Setu Kulkarni, Vice President, Strategy at NTT Application Security, a San Jose, Calif.-based provider of application security:

APIs are fast becoming the technical basis for both B2B and B2C business models. As such, when APIs are developed and deployed, there is really no way to estimate all the possible places the APIs are going to get used. APIs are the silently but rapidly becoming one of the most critical pieces of the software supply chain. Organizations are now one vulnerable API call away from a potential major breach.

An underlying challenge that gets obscured is the fact that APIs today are facades to legacy systems which were never designed to be online or used in an integrated B2B or B2C setting. By creating an API layer, these legacy transactional systems are enabled to participate in digital transformation initiatives. This pattern of API enablement of legacy systems creates security issues which otherwise would not have been issues in the controlled trusted zones the legacy systems were designed to operate in.
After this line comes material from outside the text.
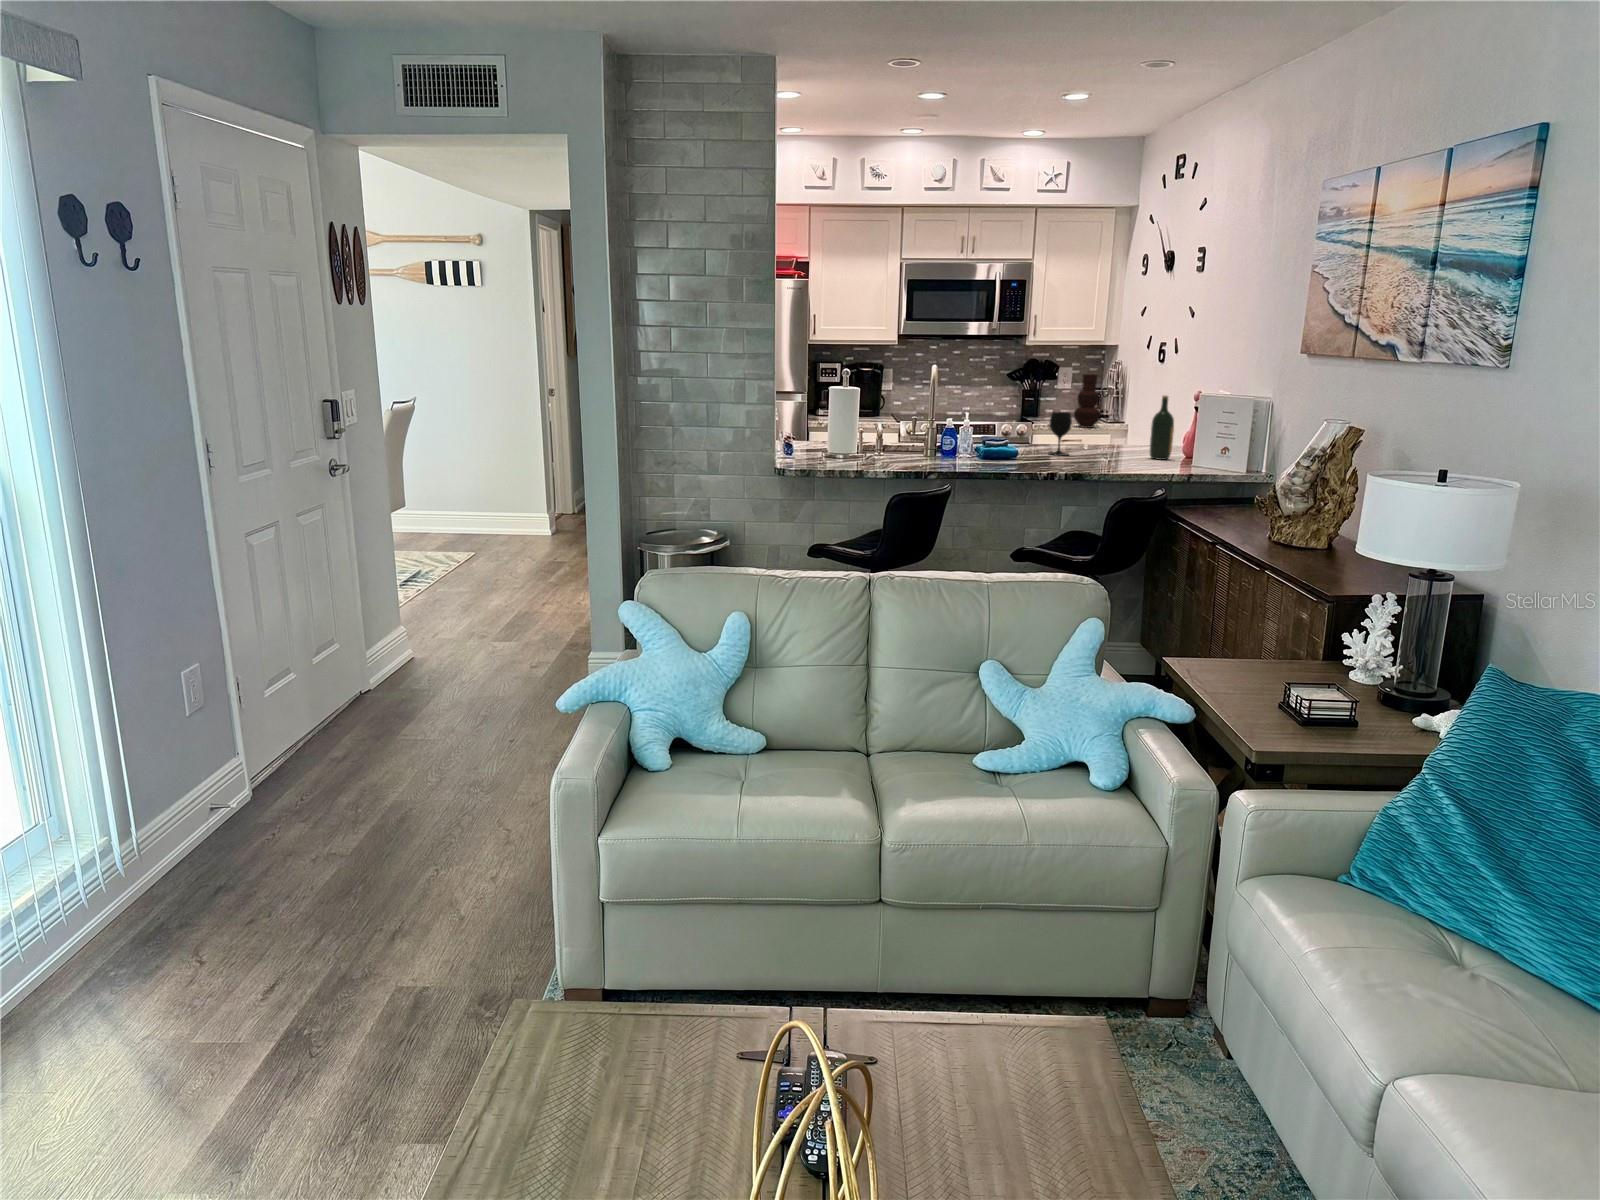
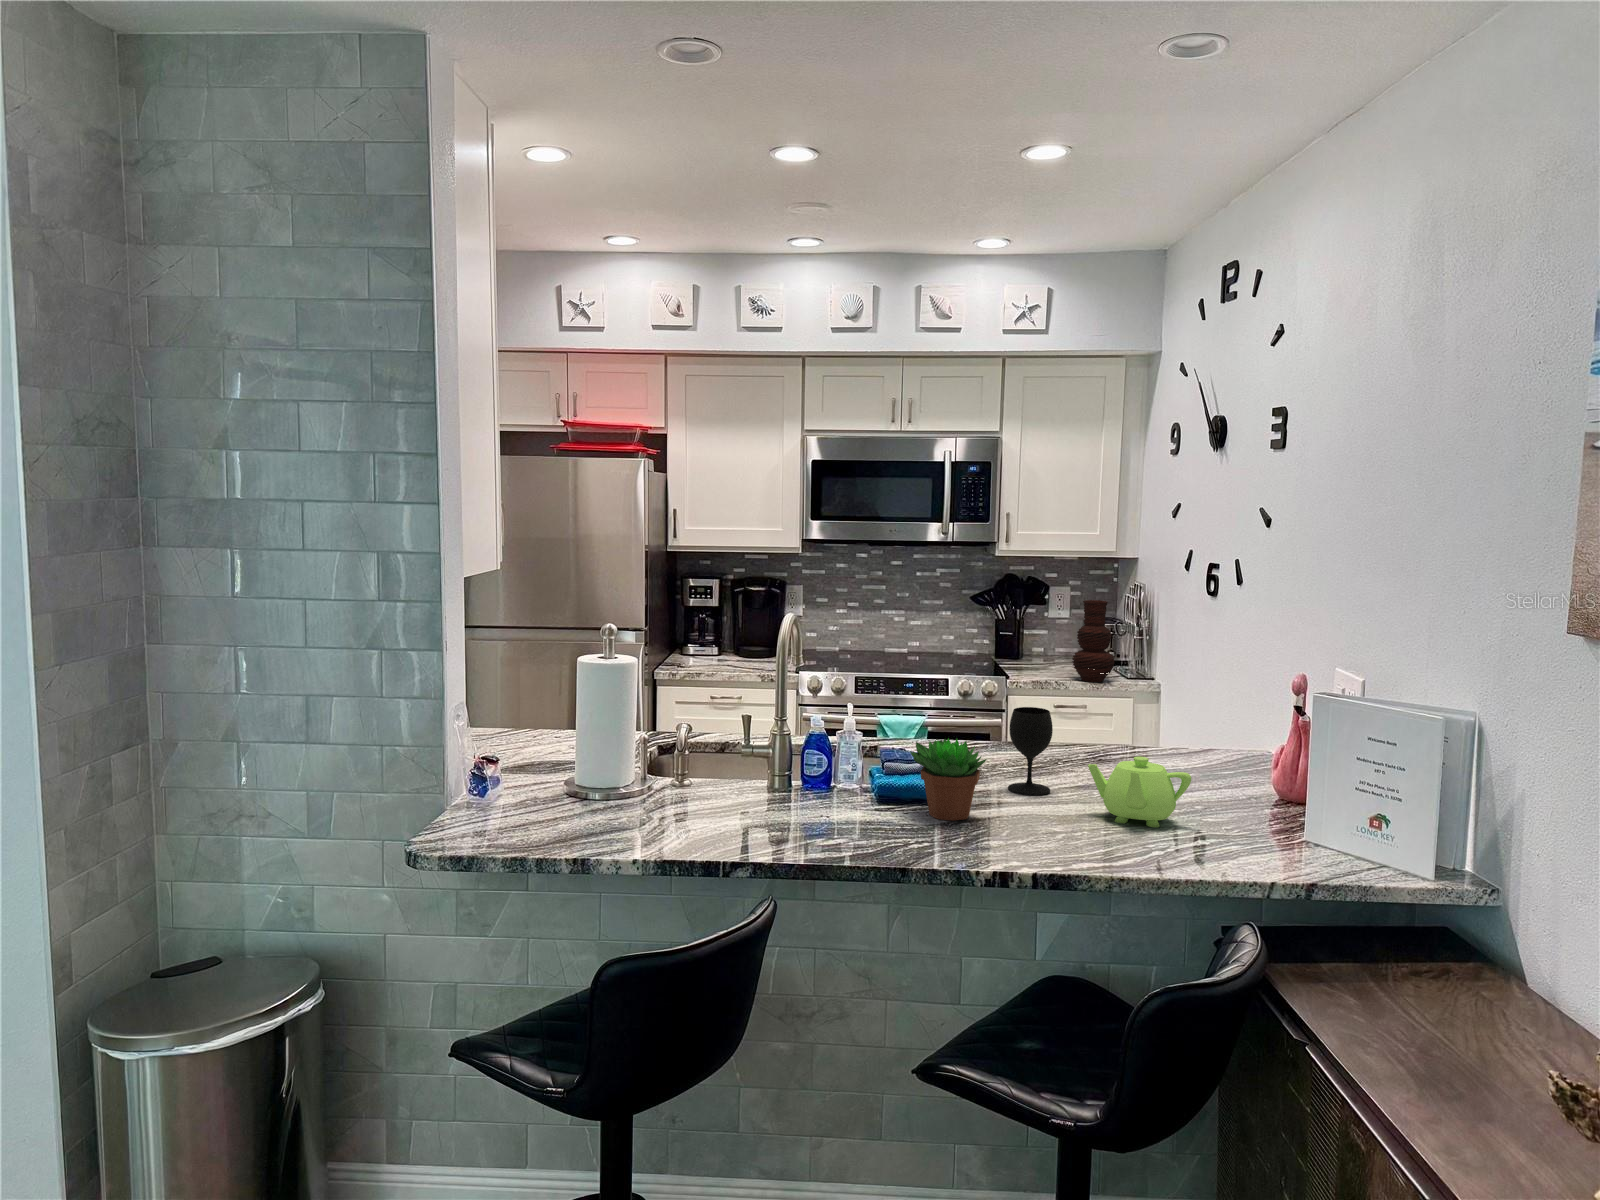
wine bottle: present [1149,396,1174,460] -> none [1209,680,1255,806]
succulent plant: none [1005,420,1042,460] -> present [910,739,986,821]
teapot: none [1090,430,1140,463] -> present [1088,757,1191,828]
APIs offer yet another level of configurability in terms of being able to compose new features and capabilities by combining the otherwise atomic APIs that are readily available. These APIs themselves offer a degree of “configurability” in the sense that they allow interacting parties to provide inputs that determine how the API call will respond. More over, these APIs are also built with the same principles of externalizing non-functional configurations like locale, principal, roles to name only a few.